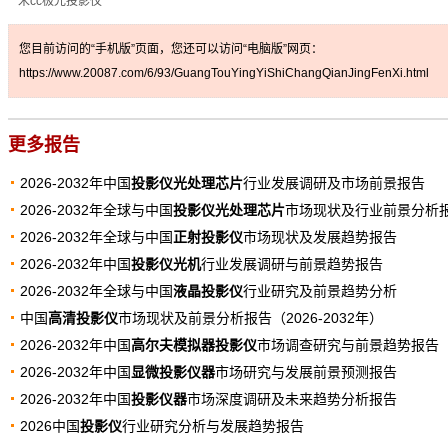
米cc极光投影仪
您目前访问的“手机版”页面，您还可以访问“电脑版”网页：
https://www.20087.com/6/93/GuangTouYingYiShiChangQianJingFenXi.html
更多报告
2026-2032年中国
投影仪光处理芯片
行业发展调研及市场前景报告
2026-2032年全球与中国
投影仪光处理芯片
市场现状及行业前景分析
2026-2032年全球与中国
正射投影仪
市场现状及发展趋势报告
2026-2032年中国
投影仪光机
行业发展调研与前景趋势报告
2026-2032年全球与中国
液晶投影仪
行业研究及前景趋势分析
中国
高清投影仪
市场现状及前景分析报告（2026-2032年）
2026-2032年中国
高尔夫模拟器投影仪
市场调查研究与前景趋势报告
2026-2032年中国
显微投影仪器
市场研究与发展前景预测报告
2026-2032年中国
投影仪器
市场深度调研及未来趋势分析报告
2026中国
投影仪
行业研究分析与发展趋势报告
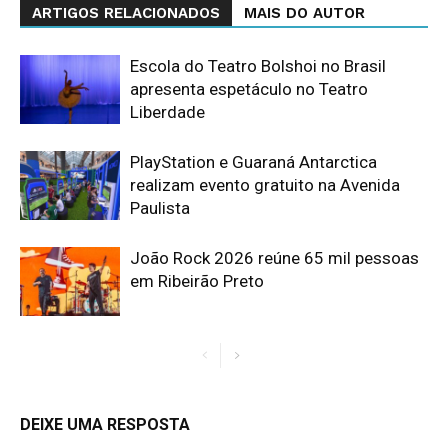
ARTIGOS RELACIONADOS
MAIS DO AUTOR
Escola do Teatro Bolshoi no Brasil
apresenta espetáculo no Teatro
Liberdade
PlayStation e Guaraná Antarctica
realizam evento gratuito na Avenida
Paulista
João Rock 2026 reúne 65 mil pessoas
em Ribeirão Preto
DEIXE UMA RESPOSTA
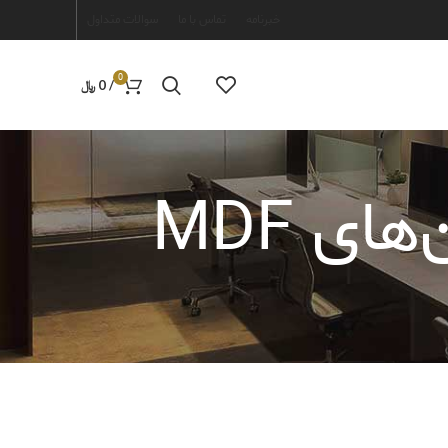
خبرنامه
تماس با ما
سوالات متداول
0
/
0
﷼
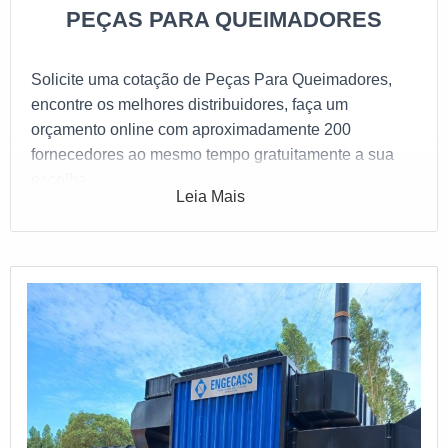
PEÇAS PARA QUEIMADORES
Solicite uma cotação de Peças Para Queimadores,
encontre os melhores distribuidores, faça um
orçamento online com aproximadamente 200
fornecedores ao mesmo tempo gratuitamente a sua
escolha
Leia Mais
Veja sobre
Queimadores
, e solicite agora mesmo
uma cotação gratuita com um dos fornecedores
disponíveis!
Você pode se interessar também por
Queimador a
gás
. Veja mais detalhes ou solicite um
orçamento
gratuito
com um dos fornecedores disponíveis!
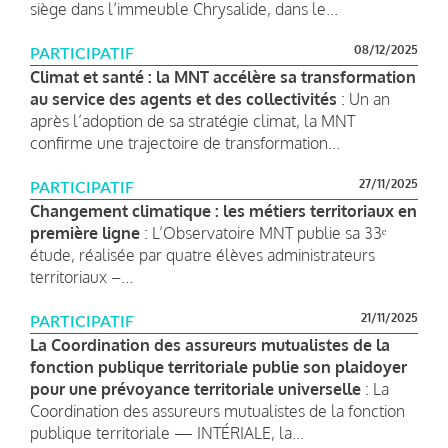
siège dans l’immeuble Chrysalide, dans le...
08/12/2025
PARTICIPATIF
Climat et santé : la MNT accélère sa transformation
au service des agents et des collectivités
: Un an
après l’adoption de sa stratégie climat, la MNT
confirme une trajectoire de transformation...
27/11/2025
PARTICIPATIF
Changement climatique : les métiers territoriaux en
première ligne
: L’Observatoire MNT publie sa 33ᵉ
étude, réalisée par quatre élèves administrateurs
territoriaux –...
21/11/2025
PARTICIPATIF
La Coordination des assureurs mutualistes de la
fonction publique territoriale publie son plaidoyer
pour une prévoyance territoriale universelle
: La
Coordination des assureurs mutualistes de la fonction
publique territoriale — INTÉRIALE, la...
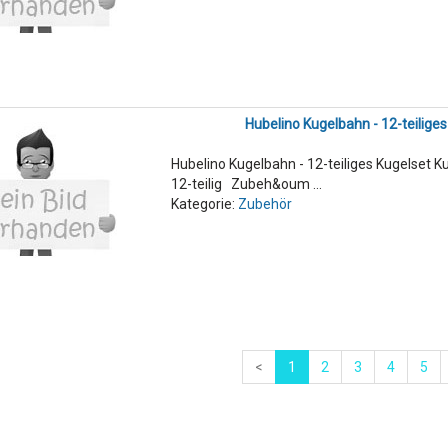
Hubelino Kugelbahn - 12-teiliges
Hubelino Kugelbahn - 12-teiliges Kugelset 
12-teilig Zubeh&oum ...
Kategorie:
Zubehör
<
1
2
3
4
5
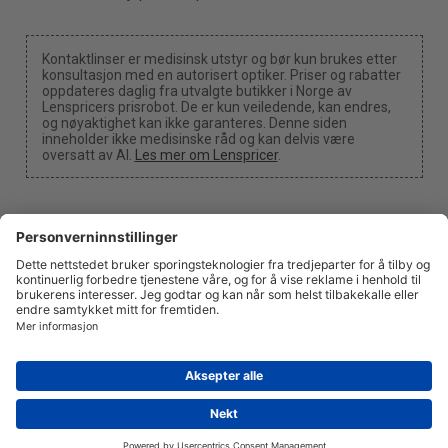
Kontaktlinser er medisinsk utstyr og bør kun brukes etter
konsultasjon med en autorisert optiker. Priser og rabatter
oppdateres daglig fra utvalgte butikker i Norge av
Lenspricers prisrobot. De er kun veiledende, kan endres,
og nøyaktighet kan ikke garanteres. Denne siden
inneholder ikke medisinske råd og kan delvis være
oversatt av AI.
Les mer om Lenspricer
.
Cookie-innstillinger
Vi kan motta en provisjon dersom du bruker en av våre
lenker til å foreta et kjøp.
Om oss
Nyheter
Informasjon
Personvern
Juridisk
info@lenspricer.no
NO
© 2026
Lenspricer
DK44428156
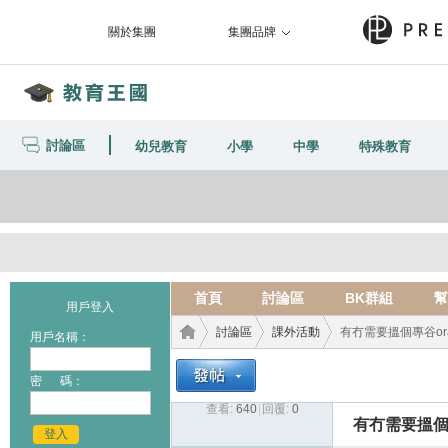
關於集團
集團品牌
討論區
幼兒教育
小學
中學
特殊教育
首頁
討論區
BK群組
幫
用戶登入
討論區
課外活動
有冇需要搵個專谷or
用戶名稱：
密 碼：
查看:
640
|
回覆:
0
教育
›
›
›
有冇需要搵個
登入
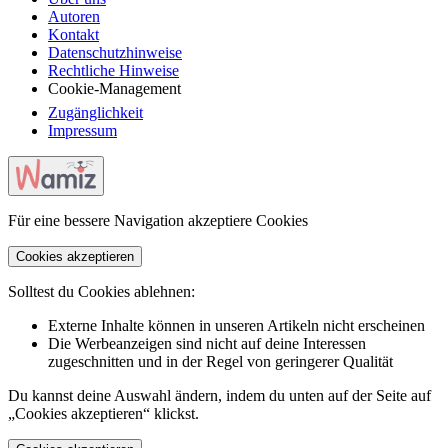
Autoren
Kontakt
Datenschutzhinweise
Rechtliche Hinweise
Cookie-Management
Zugänglichkeit
Impressum
Für eine bessere Navigation akzeptiere Cookies
Cookies akzeptieren
Solltest du Cookies ablehnen:
Externe Inhalte können in unseren Artikeln nicht erscheinen
Die Werbeanzeigen sind nicht auf deine Interessen
zugeschnitten und in der Regel von geringerer Qualität
Du kannst deine Auswahl ändern, indem du unten auf der Seite auf
„Cookies akzeptieren“ klickst.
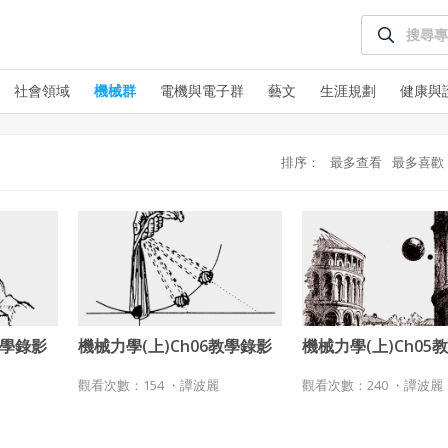
社會領域
機械群
電機與電子群
藝文
生涯規劃
健康與
排序：
最多查看
最多喜歡
使用 Facebook 帳號註冊
使用 Google 帳號註冊
緣會員有意願吉寶知識系統（本系統），經註冊本系統
教學錄影
機械力學(上)Ch06教學錄影
機械力學(上)Ch05
使用 Facebook 帳號登入
表示您同意會員合約：
觀看次數：154 ・
譚波麗
觀看次數：240 ・
譚波麗
使用 Google 帳號登入
一、定義條款
授權內容：係指吉寶系統有限公司（吉寶系統公司）所有或經授權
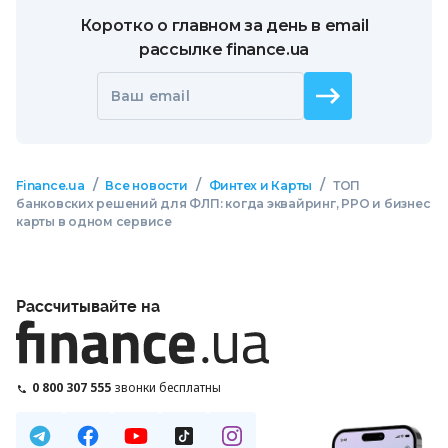
Коротко о главном за день в email
рассылке finance.ua
Ваш email
/
/
/
Finance.ua
Все новости
Финтех и Карты
ТОП
банковских решений для ФЛП: когда эквайринг, РРО и бизнес
карты в одном сервисе
Рассчитывайте на
0 800 307 555
звонки бесплатны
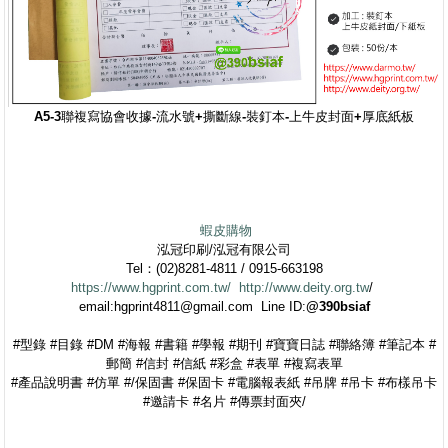
A5-3聯複寫
協會收據-流水號+撕斷線-裝釘本-上牛皮封面+厚底紙板
蝦皮購物
泓冠印刷/泓冠有限公司
Tel：(02)8281-4811 / 0915-663198
https://www.hgprint.com.tw/
http://www.deity.org.tw
/
email:hgprint4811@gmail.com Line ID:
@390bsiaf
#型錄 #目錄 #DM #海報 #書籍 #學報 #期刊 #寶寶日誌 #聯絡簿 #筆記本 #
郵簡 #信封 #信紙 #彩盒 #表單 #複寫表單
#產品說明書 #仿單 #/保固書 #保固卡 #電腦報表紙 #吊牌 #吊卡 #布樣吊卡
#邀請卡 #名片 #傳票封面夾/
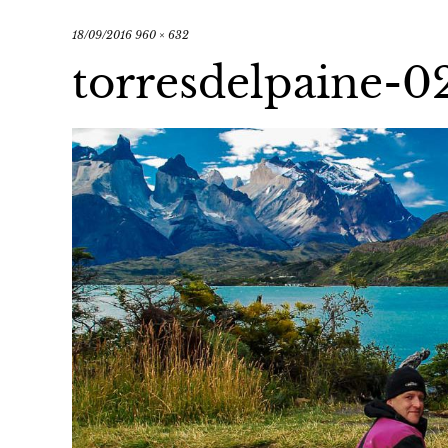
18/09/2016
960 × 632
torresdelpaine-0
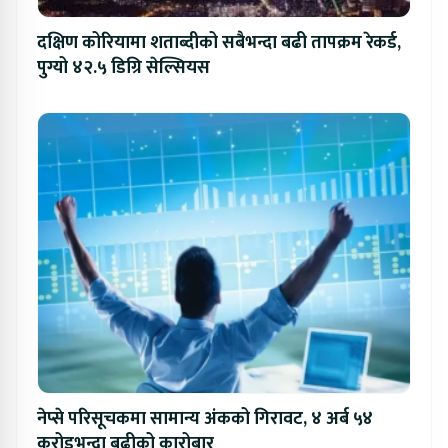
दक्षिण कोरियामा शताब्दीको सबैभन्दा बढी तापक्रम रेकर्ड,
पुग्यो ४२.५ डिग्रि सेल्सियस
नेप्से परिसूचकमा सामान्य अंकको गिरावट, ४ अर्ब ५४
करोडभन्दा बढीको कारोबार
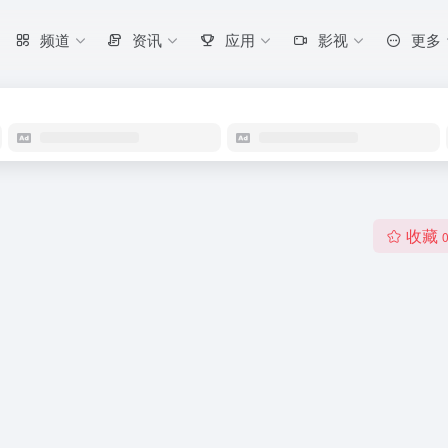
频道
资讯
应用
影视
更多
收藏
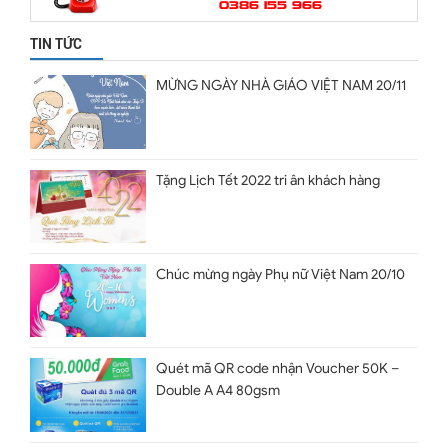
0386 155 966
TIN TỨC
MỪNG NGÀY NHÀ GIÁO VIỆT NAM 20/11
Tặng Lịch Tết 2022 tri ân khách hàng
Chúc mừng ngày Phụ nữ Việt Nam 20/10
Quét mã QR code nhận Voucher 50K –
Double A A4 80gsm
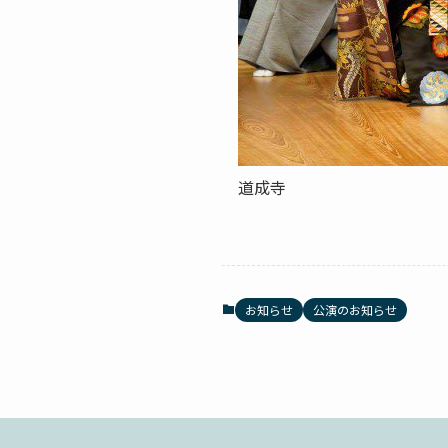
道成寺
お知らせ
公演のお知らせ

▶ [To-do item]: Please copy each line of the entries in which the word "Hubelino" shows up.

▶ [Output of the task]:
Hubelino Kugelbahn - 12-teiliges
Hubelino Kugelbahn - 12-teiliges Kugelset 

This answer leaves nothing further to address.